I love planning road trips. I’ve driven from New Jersey to Chicago, Florida, and California with my family of four and I know how to plan, pack, stay safe, and make sure everyone has fun. Here’s what I’ve learned to make your next family road trip your best yet.
First, decide where you want to go and how many days you have for your trip. Then get some quality maps and start pouring over them – printed, fold-up maps. Looking online can be useful (see below), but start with a detailed map of your target area and look for cities, parks, museums, monuments, and anything else you happen to notice that looks fun. You can get maps free from AAA if you are a member, or buy them from bookstores or on online.
Make a list of things you want to do and places to see along your road trip path. Don’t forget to ask friends for suggestions and read travel blogs for first-hand reviews of places you are considering. In addition to consulting friends, blogs, and maps, I love RoadTrippers.com, where you can enter your travel points and see which points of interest are located along your route. Intuitive and easy to use, the site lets you search for attractions, accommodations, food, history, nature, shopping, scenic drives, and more.
After you’ve listed the places you think you want to see, cut them in half. Seriously. You will always do better planning for less and leaving yourself more time to account for traffic, detours, fueling, eating, sleeping, and times when the kids want to spend way more time at an attraction than you anticipated. It’s no fun to rush the family away from something they are truly enjoying just to get to the next waypoint on time. Build in extra time, all the time.

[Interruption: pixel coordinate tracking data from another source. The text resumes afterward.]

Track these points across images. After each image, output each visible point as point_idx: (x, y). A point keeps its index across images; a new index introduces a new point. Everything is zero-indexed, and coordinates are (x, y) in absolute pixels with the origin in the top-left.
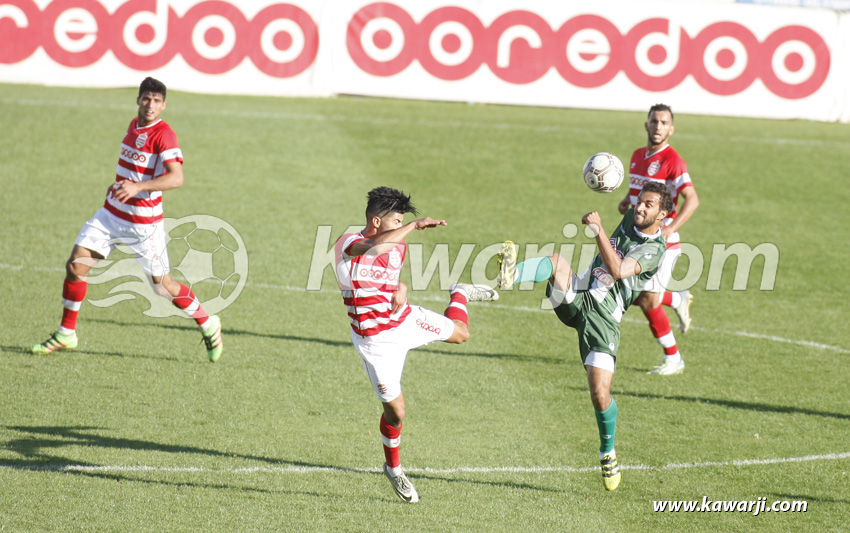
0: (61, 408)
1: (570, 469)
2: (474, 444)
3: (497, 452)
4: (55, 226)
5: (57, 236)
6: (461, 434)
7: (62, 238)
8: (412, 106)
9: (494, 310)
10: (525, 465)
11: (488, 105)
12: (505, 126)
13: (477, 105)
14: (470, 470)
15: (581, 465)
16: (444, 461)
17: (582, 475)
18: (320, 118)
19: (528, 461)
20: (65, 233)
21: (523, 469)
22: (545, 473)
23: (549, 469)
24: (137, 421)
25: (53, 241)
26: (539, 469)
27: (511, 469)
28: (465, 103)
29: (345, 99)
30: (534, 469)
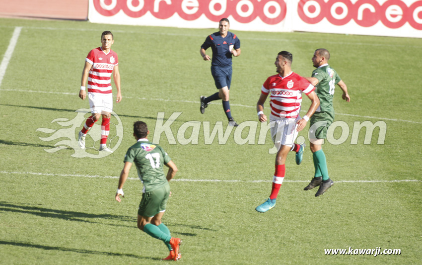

Your final planning step is to decide where you will spend your nights. You’ll need to find campsites, hotels or family members so you can get some rest along the way. Consider how long each attraction will take (build in extra time!) and where you will stop for the night. Do you need reservations? It depends. Some people feel uncomfortable winging it without securing a place to stay ahead of time, while others like to keep going until they’re too tired to drive. If you think your family wouldn’t mind being on the road a little longer or a hotel in your desired area is hard to find, skip the reservations. If you like the security of a familiar hotel chain or you are in a popular tourist area during its busy time of year, make those reservations ahead of time. Another tip: make the best use of your hotel points/loyalty program by searching for hotels along your road trip route that cost the least points. Sometimes driving an extra hour can get you to a smaller town where you can score a hotel for less points.
Creating an Itinerary
Planning – and taking – a family road trip is a lot of fun, but also a lot of work. When we arrived in California after 11 days on the road, I felt sheer relief. I no longer had to navigate roads and exits, find suitable places to eat, and keep us on our timetable. While it was stressful, it would have been so much more difficult if I did not have a planned itinerary. Prior to our trips, I spend an afternoon typing up each day’s events, including hotel addresses and phone numbers, estimated drive times, points of interest with addresses and phone numbers, and restaurants that look yummy. I include a few places that look interesting but didn’t make the official cut for the itinerary, just in case the kids need a break from the car. Remember, be flexible.
I also create itineraries for each of my kids. Full of learning opportunites that are also fun, their itineraries include photos of places we will go, famous landmarks we’ll see, historical info, puzzles, coloring sheets, and drive times so they know what to expect. These were a surprise to the kids, and they loved leafing through them and reading about all the places we would go.